### Exercise instructions
Transcribe exactly everything in the data below from the line containing "204 166 41.53" down to the line containing "57 237 22.56", both lines included and nothing further.

### Information provided
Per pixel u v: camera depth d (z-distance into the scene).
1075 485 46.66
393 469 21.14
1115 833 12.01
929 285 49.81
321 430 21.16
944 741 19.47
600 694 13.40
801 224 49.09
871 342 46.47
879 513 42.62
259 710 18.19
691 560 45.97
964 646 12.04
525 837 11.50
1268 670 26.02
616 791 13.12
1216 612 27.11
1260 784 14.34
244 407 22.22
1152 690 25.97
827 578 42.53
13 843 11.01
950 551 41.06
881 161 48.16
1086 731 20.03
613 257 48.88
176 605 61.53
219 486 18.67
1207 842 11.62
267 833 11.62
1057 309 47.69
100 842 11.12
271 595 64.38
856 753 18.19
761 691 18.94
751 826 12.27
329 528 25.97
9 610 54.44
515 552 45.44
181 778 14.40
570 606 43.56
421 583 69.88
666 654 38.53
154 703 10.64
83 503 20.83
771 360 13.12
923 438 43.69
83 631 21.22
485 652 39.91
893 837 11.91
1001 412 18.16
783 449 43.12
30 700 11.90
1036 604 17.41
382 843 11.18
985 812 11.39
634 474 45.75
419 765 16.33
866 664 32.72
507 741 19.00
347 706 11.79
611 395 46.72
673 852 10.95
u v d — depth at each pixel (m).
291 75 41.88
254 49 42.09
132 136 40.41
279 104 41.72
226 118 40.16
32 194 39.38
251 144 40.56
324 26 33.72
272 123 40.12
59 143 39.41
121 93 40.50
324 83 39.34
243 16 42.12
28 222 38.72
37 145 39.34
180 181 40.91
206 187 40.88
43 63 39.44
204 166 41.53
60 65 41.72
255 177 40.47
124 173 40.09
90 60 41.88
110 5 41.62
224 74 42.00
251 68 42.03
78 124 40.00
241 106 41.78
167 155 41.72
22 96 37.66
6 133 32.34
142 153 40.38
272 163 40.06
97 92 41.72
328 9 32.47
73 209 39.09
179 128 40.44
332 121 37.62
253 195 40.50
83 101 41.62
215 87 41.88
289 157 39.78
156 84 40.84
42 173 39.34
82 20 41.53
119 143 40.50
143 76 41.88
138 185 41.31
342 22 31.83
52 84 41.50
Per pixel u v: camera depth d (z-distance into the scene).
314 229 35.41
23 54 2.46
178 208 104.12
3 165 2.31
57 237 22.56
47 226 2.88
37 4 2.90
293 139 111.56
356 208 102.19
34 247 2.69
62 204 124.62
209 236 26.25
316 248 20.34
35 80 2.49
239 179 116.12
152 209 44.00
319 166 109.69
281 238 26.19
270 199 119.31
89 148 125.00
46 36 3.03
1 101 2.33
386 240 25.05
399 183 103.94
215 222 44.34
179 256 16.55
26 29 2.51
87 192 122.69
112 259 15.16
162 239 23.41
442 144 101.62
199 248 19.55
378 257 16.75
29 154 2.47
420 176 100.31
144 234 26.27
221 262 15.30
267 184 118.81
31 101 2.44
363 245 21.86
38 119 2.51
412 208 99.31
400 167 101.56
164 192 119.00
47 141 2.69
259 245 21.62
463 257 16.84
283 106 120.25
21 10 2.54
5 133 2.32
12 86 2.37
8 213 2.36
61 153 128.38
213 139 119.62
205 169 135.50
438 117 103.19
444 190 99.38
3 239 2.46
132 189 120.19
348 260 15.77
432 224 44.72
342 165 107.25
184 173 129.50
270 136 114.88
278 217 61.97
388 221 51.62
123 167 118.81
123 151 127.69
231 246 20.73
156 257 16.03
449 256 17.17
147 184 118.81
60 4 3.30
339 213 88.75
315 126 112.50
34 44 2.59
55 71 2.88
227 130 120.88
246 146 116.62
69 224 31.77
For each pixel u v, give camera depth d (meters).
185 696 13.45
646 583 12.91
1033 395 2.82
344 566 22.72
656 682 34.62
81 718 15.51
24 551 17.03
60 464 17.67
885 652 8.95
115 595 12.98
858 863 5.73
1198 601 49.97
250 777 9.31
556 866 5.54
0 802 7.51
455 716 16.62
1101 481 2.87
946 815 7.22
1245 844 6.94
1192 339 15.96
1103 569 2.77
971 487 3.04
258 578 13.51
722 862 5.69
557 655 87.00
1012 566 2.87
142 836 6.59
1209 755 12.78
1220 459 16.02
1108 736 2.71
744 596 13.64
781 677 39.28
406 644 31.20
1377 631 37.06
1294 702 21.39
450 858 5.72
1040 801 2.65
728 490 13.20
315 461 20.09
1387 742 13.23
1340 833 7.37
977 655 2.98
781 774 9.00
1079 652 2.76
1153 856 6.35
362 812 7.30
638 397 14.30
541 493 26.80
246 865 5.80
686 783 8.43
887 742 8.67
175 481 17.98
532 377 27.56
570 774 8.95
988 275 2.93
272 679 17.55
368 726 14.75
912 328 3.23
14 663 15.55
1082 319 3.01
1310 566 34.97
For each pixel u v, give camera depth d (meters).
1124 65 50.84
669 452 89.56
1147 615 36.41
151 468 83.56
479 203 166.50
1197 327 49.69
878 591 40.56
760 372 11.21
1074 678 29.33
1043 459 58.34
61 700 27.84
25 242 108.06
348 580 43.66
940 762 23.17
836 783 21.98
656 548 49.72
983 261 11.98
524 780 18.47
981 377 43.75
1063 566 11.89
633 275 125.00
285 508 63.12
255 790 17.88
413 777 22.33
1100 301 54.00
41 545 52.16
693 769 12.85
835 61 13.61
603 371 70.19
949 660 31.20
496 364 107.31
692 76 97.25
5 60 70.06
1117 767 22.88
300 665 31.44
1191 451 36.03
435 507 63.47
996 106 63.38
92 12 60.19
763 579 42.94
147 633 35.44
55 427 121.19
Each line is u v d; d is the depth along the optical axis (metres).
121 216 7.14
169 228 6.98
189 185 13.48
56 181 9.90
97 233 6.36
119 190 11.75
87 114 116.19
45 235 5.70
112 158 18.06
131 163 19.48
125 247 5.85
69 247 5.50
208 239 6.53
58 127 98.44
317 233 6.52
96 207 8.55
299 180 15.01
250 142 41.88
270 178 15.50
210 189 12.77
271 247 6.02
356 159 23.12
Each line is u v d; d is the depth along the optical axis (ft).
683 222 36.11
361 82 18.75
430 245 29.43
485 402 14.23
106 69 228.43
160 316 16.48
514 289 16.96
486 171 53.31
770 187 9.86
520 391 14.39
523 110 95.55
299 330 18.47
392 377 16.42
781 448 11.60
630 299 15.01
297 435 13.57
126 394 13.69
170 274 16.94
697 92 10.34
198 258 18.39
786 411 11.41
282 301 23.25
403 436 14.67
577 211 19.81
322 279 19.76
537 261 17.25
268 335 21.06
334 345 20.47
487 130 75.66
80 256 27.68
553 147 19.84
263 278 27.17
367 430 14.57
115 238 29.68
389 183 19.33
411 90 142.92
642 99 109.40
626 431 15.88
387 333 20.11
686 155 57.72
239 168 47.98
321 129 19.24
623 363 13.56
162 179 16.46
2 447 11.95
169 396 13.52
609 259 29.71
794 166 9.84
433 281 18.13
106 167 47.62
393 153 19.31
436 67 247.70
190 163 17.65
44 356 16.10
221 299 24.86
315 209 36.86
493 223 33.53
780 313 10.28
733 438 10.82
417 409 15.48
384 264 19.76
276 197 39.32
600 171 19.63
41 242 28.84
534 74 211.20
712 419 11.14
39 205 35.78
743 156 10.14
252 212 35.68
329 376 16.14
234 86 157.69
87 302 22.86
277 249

### Solution for this task
204 166 41.53
60 65 41.72
255 177 40.47
124 173 40.09
90 60 41.88
110 5 41.62
224 74 42.00
251 68 42.03
78 124 40.00
241 106 41.78
167 155 41.72
22 96 37.66
6 133 32.34
142 153 40.38
272 163 40.06
97 92 41.72
328 9 32.47
73 209 39.09
179 128 40.44
332 121 37.62
253 195 40.50
83 101 41.62
215 87 41.88
289 157 39.78
156 84 40.84
42 173 39.34
82 20 41.53
119 143 40.50
143 76 41.88
138 185 41.31
342 22 31.83
52 84 41.50
Per pixel u v: camera depth d (z-distance into the scene).
314 229 35.41
23 54 2.46
178 208 104.12
3 165 2.31
57 237 22.56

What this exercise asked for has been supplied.